ACTIVITY LIST -
a: For the text on click-through probability, say whether each statement agrees with it: (i) the CTP was expected to change because of the experiment; (ii) the standard error here is a pooled one; (iii) a confidence interval is calculated for the expected difference between the two groups. Answer yes or no for each, and quote the deciding words of the text.
b: Please write out the stretch of the text on click-through probability from "Click-through-probability of the" through "pooled standard error.", substituting "credible interval" for "confidence interval".

TEXT SHOWN -
┏━━
Click-through-probability of the Free Trial Button
In this case, we want to make sure the proportion of clicks given a pageview (our observed CTP) is about the same in both groups (since this was not expected to change due to the experiment). In order to check this out we will calculate the CTP in each group and calculate a confidence interval for the expected difference between them. In other words, we expect to see no difference ( CTPexp−CTPcont=0 ), with an acceptable margin of error, dictated by our calculated confidence interval. The changes we should notice are for the calculation of the standard error, which in this case is a pooled standard error.
$$ SD_{pool}= \sqrt {\hat {p_{pool}}(1−\hat {p_{pool}})(\frac{\ 1}{Ncont}+\frac{\ 1}{Nexp})}$$$$ \hat {p_{pool}} = \frac{\ X_{cont} + X_{exp}}{N_{cont}+ N_{exp}} $$We should understand that CTP is a proportion in a population (amount of events x in a population n) like the amount of clicks out of the amount of pageviews.
# CTP probability per group
ctp_ctr = round(clicks_ctr/pageviews_ctr,4)
ctp_exp = round(clicks_exp/pageviews_exp,4)
┗━━
DATA EXTRACTS -
┏━━
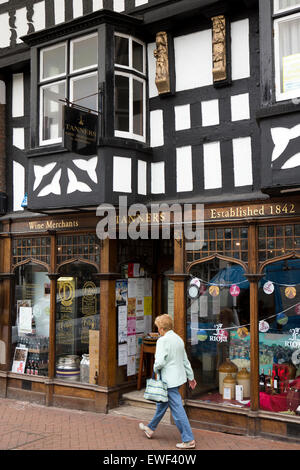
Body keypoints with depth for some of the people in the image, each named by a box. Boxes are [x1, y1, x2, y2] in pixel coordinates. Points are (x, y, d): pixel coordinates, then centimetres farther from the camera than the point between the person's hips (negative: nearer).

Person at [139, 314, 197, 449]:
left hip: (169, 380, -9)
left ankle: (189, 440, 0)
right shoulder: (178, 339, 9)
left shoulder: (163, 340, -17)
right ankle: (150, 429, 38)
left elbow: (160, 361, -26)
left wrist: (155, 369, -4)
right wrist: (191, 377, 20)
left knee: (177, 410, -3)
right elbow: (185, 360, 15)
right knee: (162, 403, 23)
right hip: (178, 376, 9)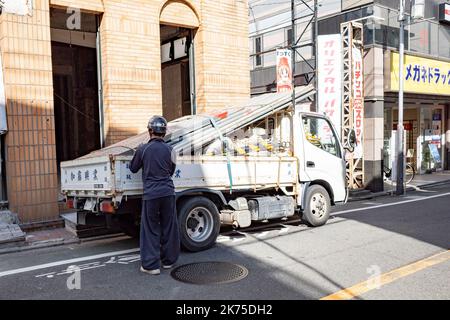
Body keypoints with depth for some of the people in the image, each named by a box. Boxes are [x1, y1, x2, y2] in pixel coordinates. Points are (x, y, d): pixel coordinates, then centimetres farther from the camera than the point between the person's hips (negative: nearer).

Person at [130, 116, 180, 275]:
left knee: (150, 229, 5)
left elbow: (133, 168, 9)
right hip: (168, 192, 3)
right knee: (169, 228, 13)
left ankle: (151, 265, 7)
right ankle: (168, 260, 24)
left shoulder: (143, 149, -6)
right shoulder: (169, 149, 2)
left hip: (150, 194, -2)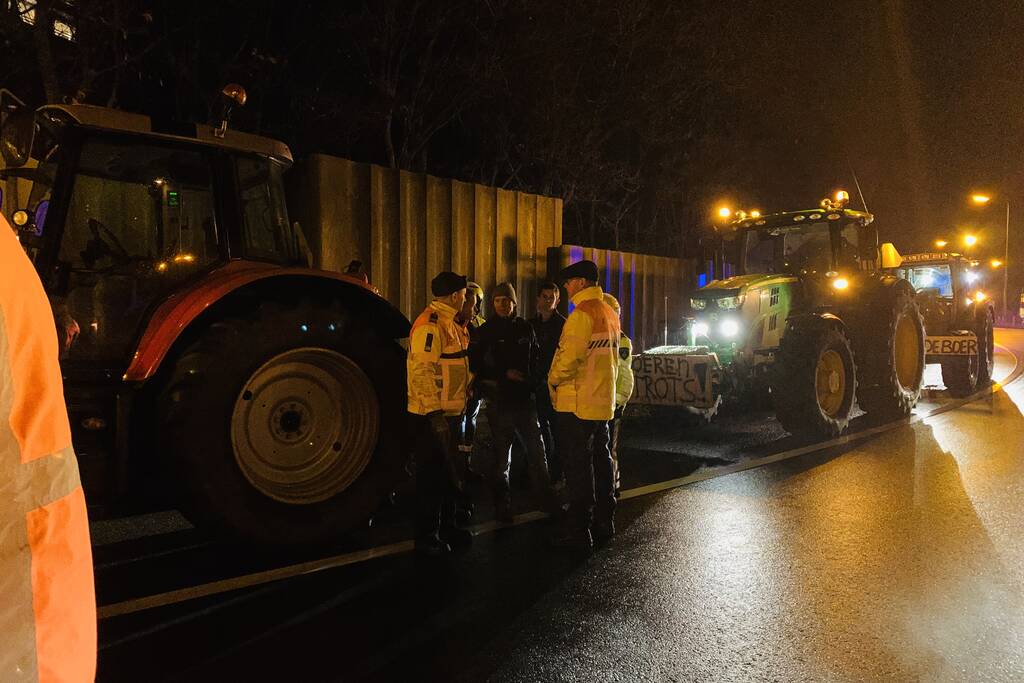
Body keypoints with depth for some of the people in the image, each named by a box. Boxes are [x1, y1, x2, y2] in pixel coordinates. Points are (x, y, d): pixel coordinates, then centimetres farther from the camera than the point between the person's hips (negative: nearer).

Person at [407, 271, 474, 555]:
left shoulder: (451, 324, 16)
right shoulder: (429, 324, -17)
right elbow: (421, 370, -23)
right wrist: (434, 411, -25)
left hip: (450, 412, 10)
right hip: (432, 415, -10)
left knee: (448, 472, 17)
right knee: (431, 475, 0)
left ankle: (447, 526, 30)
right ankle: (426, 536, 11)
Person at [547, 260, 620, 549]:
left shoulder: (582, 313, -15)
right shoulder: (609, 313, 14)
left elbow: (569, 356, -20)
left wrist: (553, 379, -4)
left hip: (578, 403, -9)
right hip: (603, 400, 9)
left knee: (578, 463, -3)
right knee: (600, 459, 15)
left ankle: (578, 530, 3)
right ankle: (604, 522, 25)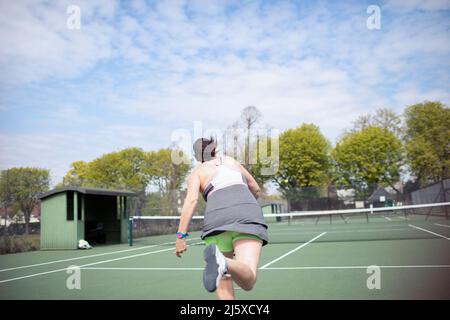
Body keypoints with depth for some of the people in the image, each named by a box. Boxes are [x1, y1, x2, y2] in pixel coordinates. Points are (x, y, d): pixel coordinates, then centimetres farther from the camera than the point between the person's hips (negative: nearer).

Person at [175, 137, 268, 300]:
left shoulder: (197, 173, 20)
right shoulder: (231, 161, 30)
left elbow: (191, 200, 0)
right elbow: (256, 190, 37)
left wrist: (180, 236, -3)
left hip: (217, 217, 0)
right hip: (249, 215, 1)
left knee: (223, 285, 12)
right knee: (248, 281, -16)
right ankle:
┗━━
PER-TASK ANSWERS -
a:
(i) No: "since this was not expected to change due to the experiment"
(ii) Yes: "which in this case is a pooled standard error"
(iii) Yes: "calculate a confidence interval for the expected difference between them"

b:
Click-through-probability of the Free Trial Button
In this case, we want to make sure the proportion of clicks given a pageview (our observed CTP) is about the same in both groups (since this was not expected to change due to the experiment). In order to check this out we will calculate the CTP in each group and calculate a credible interval for the expected difference between them. In other words, we expect to see no difference ( CTPexp−CTPcont=0 ), with an acceptable margin of error, dictated by our calculated credible interval. The changes we should notice are for the calculation of the standard error, which in this case is a pooled standard error.